Rising pension costs will eat up much of the tax increase. Illinois borrowed money in the last two years to make contributions to its public pension funds. This year, under pressure to stop adding to its debt, the legislature must make its pension contributions out of tax money. That will cost $4.1 billion plus an additional $1.6 billion in interest payments on previous pension borrowings. 
Business leaders are now speaking openly about Illinois' fiscal failures. Jim Farrell, the former CEO of Illinois Toolworks who is heading a budget reform effort called Illinois Is Broke, said last year that the state is squandering its inherent advantages as a business location because "all the other good stuff doesn't make up for the [fiscal] calamity that's on the way." Caterpillar, the giant Peoria-based maker of heavy construction machinery, made the same point more vividly when it declined in February to locate a new factory in Illinois, specifically citing concern about the state's "business climate and overall fiscal health." 
California is another place where businesses have come to view three years of budget uncertainty and huge pension liabilities (not to mention the state's already high taxes and complex regulatory regime) as an inducement to migrate elsewhere. The state and its municipalities already face unfunded pension bills that now top $500 billion, according to studies by Stanford University's Joe Nation, and several of the state's cities, including Stockton in the Central Valley, face the prospect of insolvency. 
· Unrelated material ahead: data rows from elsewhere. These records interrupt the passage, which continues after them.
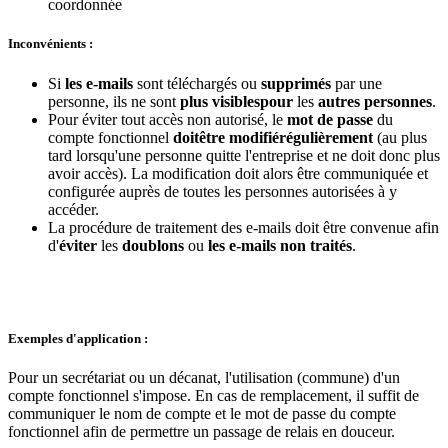
coordonnée
Inconvénients :
Si
les e-mails
sont téléchargés ou
supprimés
par une
personne, ils ne sont
plus visibles
pour
les
autres personnes
.
Pour éviter tout accès non autorisé, le
mot de passe
du
compte fonctionnel
doit
être modifié
régulièrement
(au plus
tard lorsqu'une personne quitte l'entreprise et ne doit donc plus
avoir accès). La modification doit alors être communiquée et
configurée auprès de toutes les personnes autorisées à y
accéder.
La procédure de traitement des e-mails doit être convenue afin
d'
éviter
les
doublons
ou
les e-mails non traités
.
Exemples d'application :
Pour un secrétariat ou un décanat, l'utilisation (commune) d'un
compte fonctionnel s'impose. En cas de remplacement, il suffit de
communiquer le nom de compte et le mot de passe du compte
fonctionnel afin de permettre un passage de relais en douceur.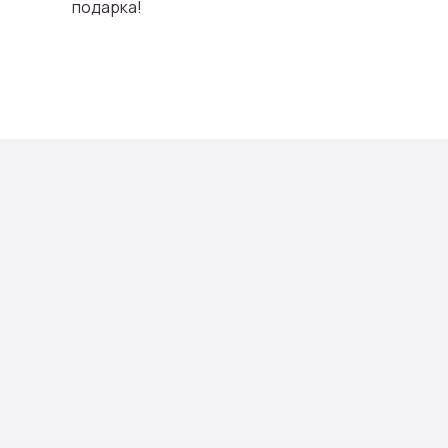
подарка!
Ката
Моноб
Цветы
Сборн
Цветы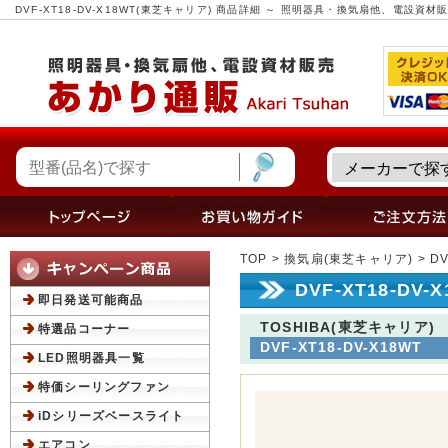
DVF-XT18-DV-X18WT(東芝キャリア) 商品詳細 ～ 照明器具・換気扇他、電設資
TOP
>
換気扇(東芝キャリア)
> D
DVF-XT18-DV
即日発送可能商品
TOSHIBA(東芝キャリア)
特選品コーナー
DVF-XT18-DV-X18WT
LED照明器具一覧
特価シーリングファン
iDシリーズベースライト
エアコン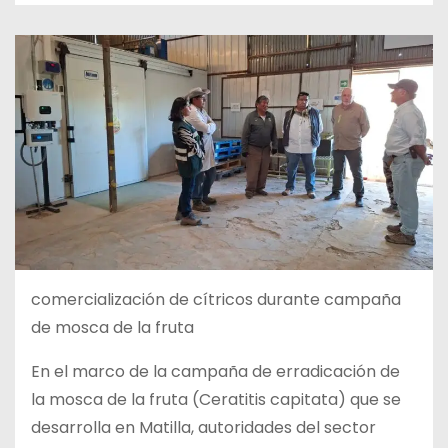
comercialización de cítricos durante campaña
de mosca de la fruta
En el marco de la campaña de erradicación de
la mosca de la fruta (Ceratitis capitata) que se
desarrolla en Matilla, autoridades del sector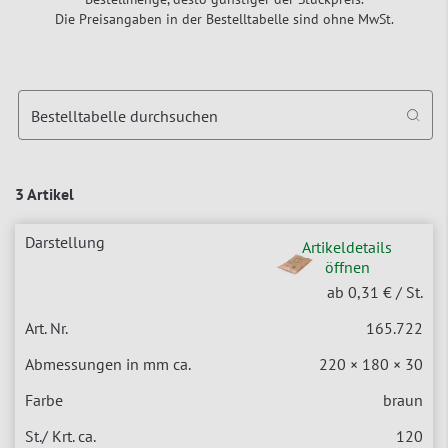
Die Preisangaben in der Bestelltabelle sind ohne MwSt.
Bestelltabelle durchsuchen
3 Artikel
Artikeldetails
öffnen
ab 0,31 €
/ St.
165.722
220 × 180 × 30
braun
120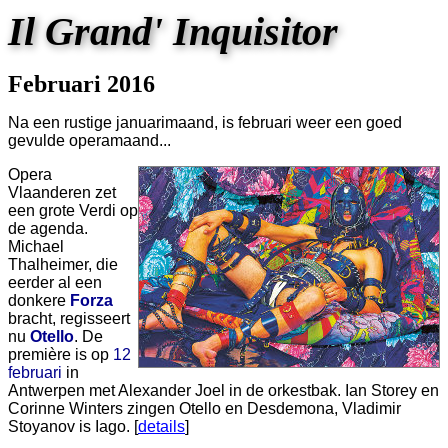
Il Grand' Inquisitor
Februari 2016
Na een rustige januarimaand, is februari weer een goed
gevulde operamaand...
Opera
Vlaanderen zet
een grote Verdi op
de agenda.
Michael
Thalheimer, die
eerder al een
donkere
Forza
bracht, regisseert
nu
Otello
. De
première is op
12
februari
in
Antwerpen met Alexander Joel in de orkestbak. Ian Storey en
Corinne Winters zingen Otello en Desdemona, Vladimir
Stoyanov is Iago. [
details
]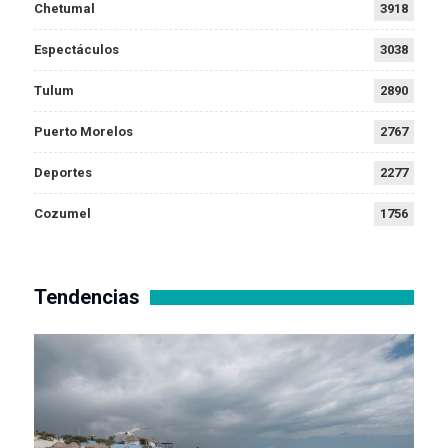
Chetumal
3918
Espectáculos
3038
Tulum
2890
Puerto Morelos
2767
Deportes
2277
Cozumel
1756
Tendencias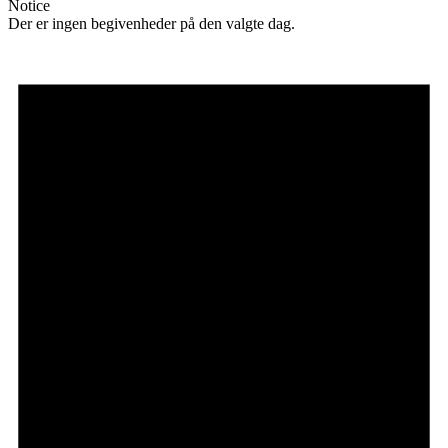
Notice
Der er ingen begivenheder på den valgte dag.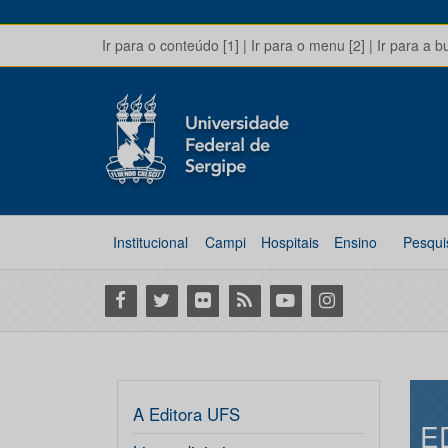
Ir para o conteúdo [1]
|
Ir para o menu [2]
|
Ir para a b
Institucional
Campi
Hospitais
Ensino
Pesqui
Facebook
Twitter
Flickr
RSS
Youtube
Instagram
A Editora UFS
E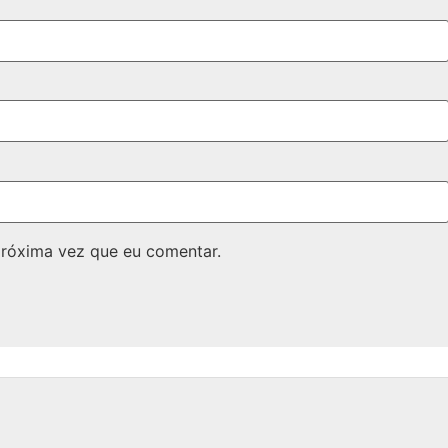
próxima vez que eu comentar.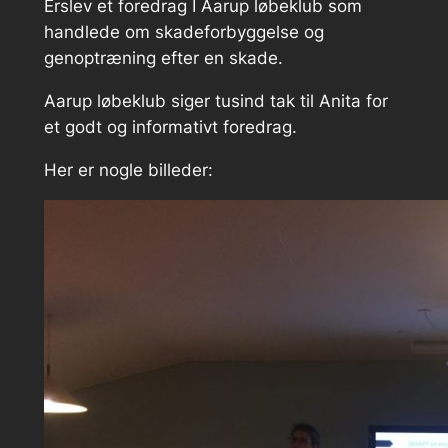
Erslev et foredrag I Aarup løbeklub som
handlede om skadeforbyggelse og
genoptræning efter en skade.
Aarup løbeklub siger tusind tak til Anita for
et godt og informativt foredrag.
Her er nogle billeder: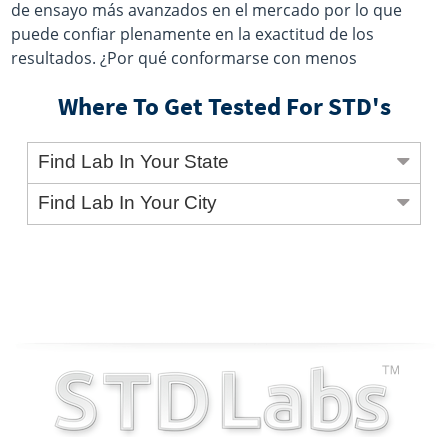
de ensayo más avanzados en el mercado por lo que
puede confiar plenamente en la exactitud de los
resultados. ¿Por qué conformarse con menos
Where To Get Tested For STD's
Find Lab In Your State
Find Lab In Your City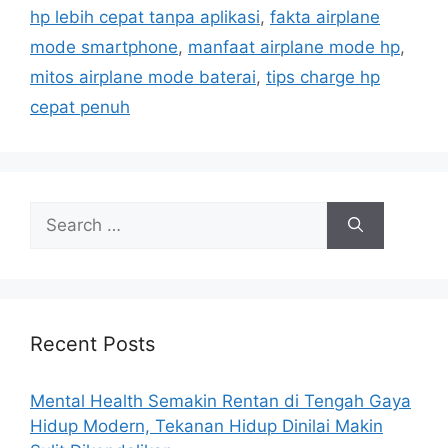
r
hp lebih cepat tanpa aplikasi
,
fakta airplane
i
mode smartphone
,
manfaat airplane mode hp
,
e
mitos airplane mode baterai
,
tips charge hp
s
cepat penuh
S
e
a
r
c
h
Recent Posts
f
o
Mental Health Semakin Rentan di Tengah Gaya
r
Hidup Modern, Tekanan Hidup Dinilai Makin
: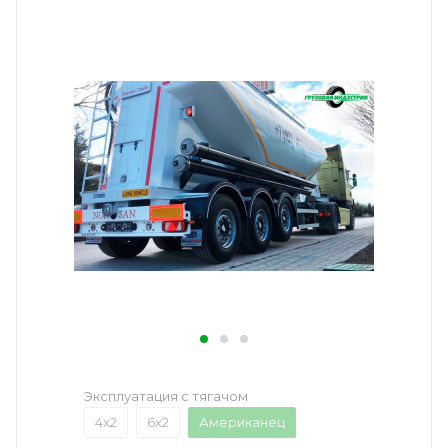
Эксплуатация с тягачом
4x2
6x2
Американец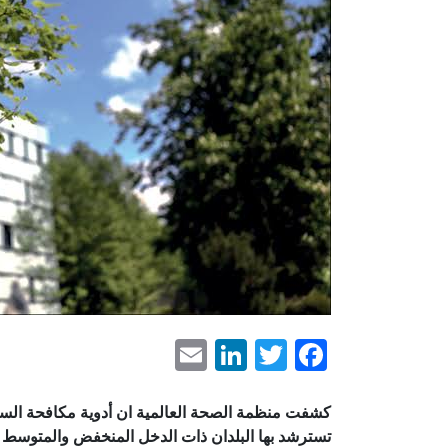
LinkedIn
Email
Facebook
Twitter
كشفت منظمة الصحة العالمية ان أدوية مكافحة السمن
تسترشد بها البلدان ذات الدخل المنخفض والمتوسط ع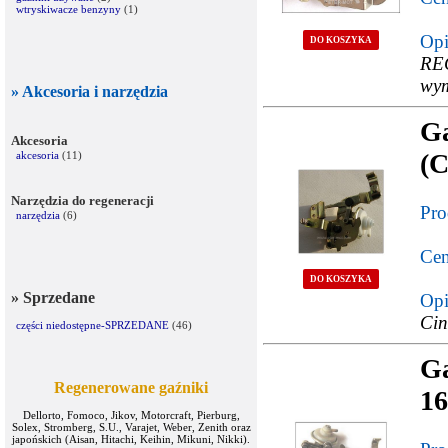
wtryskiwacze benzyny
(1)
Opi
DO KOSZYKA
RE
wym
» Akcesoria i narzędzia
G
Akcesoria
(
akcesoria
(11)
Narzędzia do regeneracji
Pro
narzędzia
(6)
Cen
DO KOSZYKA
» Sprzedane
Opi
Cin
części niedostępne-SPRZEDANE
(46)
Ga
Regenerowane gaźniki
16
Dellorto, Fomoco, Jikov, Motorcraft, Pierburg,
Solex, Stromberg, S.U., Varajet, Weber, Zenith oraz
japońskich (Aisan, Hitachi, Keihin, Mikuni, Nikki).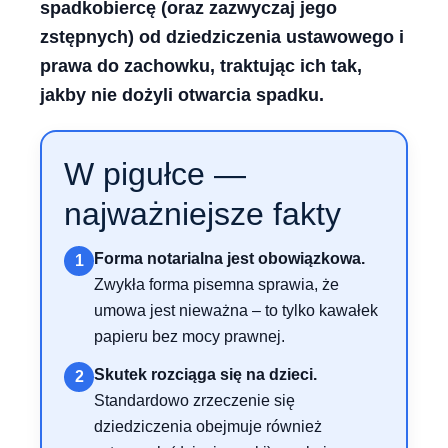
spadkobiercę (oraz zazwyczaj jego
zstępnych) od dziedziczenia ustawowego i
prawa do zachowku, traktując ich tak,
jakby nie dożyli otwarcia spadku.
W pigułce —
najważniejsze fakty
Forma notarialna jest obowiązkowa.
1
Zwykła forma pisemna sprawia, że
umowa jest nieważna – to tylko kawałek
papieru bez mocy prawnej.
Skutek rozciąga się na dzieci.
2
Standardowo zrzeczenie się
dziedziczenia obejmuje również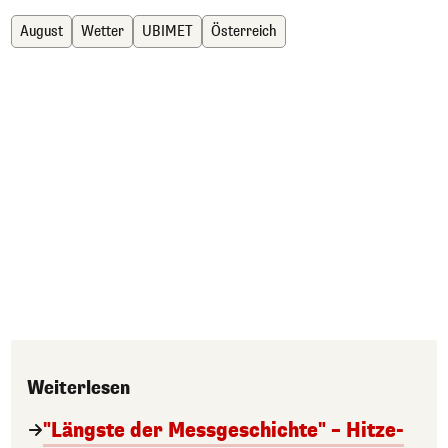
August
Wetter
UBIMET
Österreich
Weiterlesen
"Längste der Messgeschichte" – Hitze-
Executives at Stasis Engineering, a formerly Sonoma, Calif.-based auto design firm that left the state for West Virginia in the midst of an unfolding budget crisis in 2009, told the Press Democrat newspaper that the "budgetary bedlam gripping Sacramento" seemed to portend, as the paper characterized the company's concerns, "a future filled with tax increases and service cuts." More recently, in December 2011, Ron Mittelstaedt, the chief executive of Waste Connections, a recycling company formerly based in Folsom, Calif., told the press that the state's "structural [budget] mess" was a contributing factor in its decision to relocate to Texas....
Investing in liberalism is a loser.  It raises your cost structure making it more expensive to compete with business who are not having to drag around the cost on some retired state workers who are getting paid more than your own workers who are retired.  Liberalism is driving people out of states like California, Illinois and New York.  Texas is getting a lot of businesses relocating.  But where will businesses go if Obama is reelected and continues to push his own failed investment portfolio on the country.